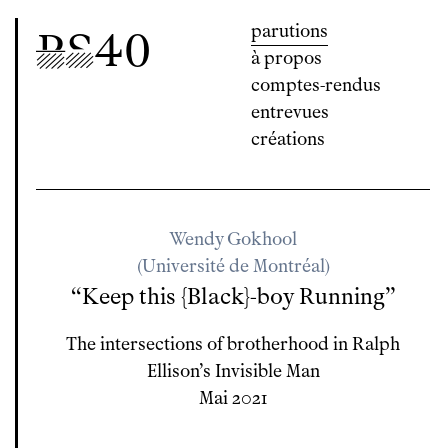
parutions
P
S
40
à propos
comptes-rendus
entrevues
créations
Wendy Gokhool
(Université de Montréal)
“Keep this {Black}-boy Running”
The intersections of brotherhood in Ralph
Ellison’s
Invisible Man
Mai 2021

§ §

### INSTRUCTIONS TO FOLLOW
The required output is the exact sequence of lines from the one containing "(Université de Montréal)" through the end of the listing, both endpoints included.

### ANSWER SECTION
(Université de Montréal)
“Keep this {Black}-boy Running”
The intersections of brotherhood in Ralph
Ellison’s
Invisible Man
Mai 2021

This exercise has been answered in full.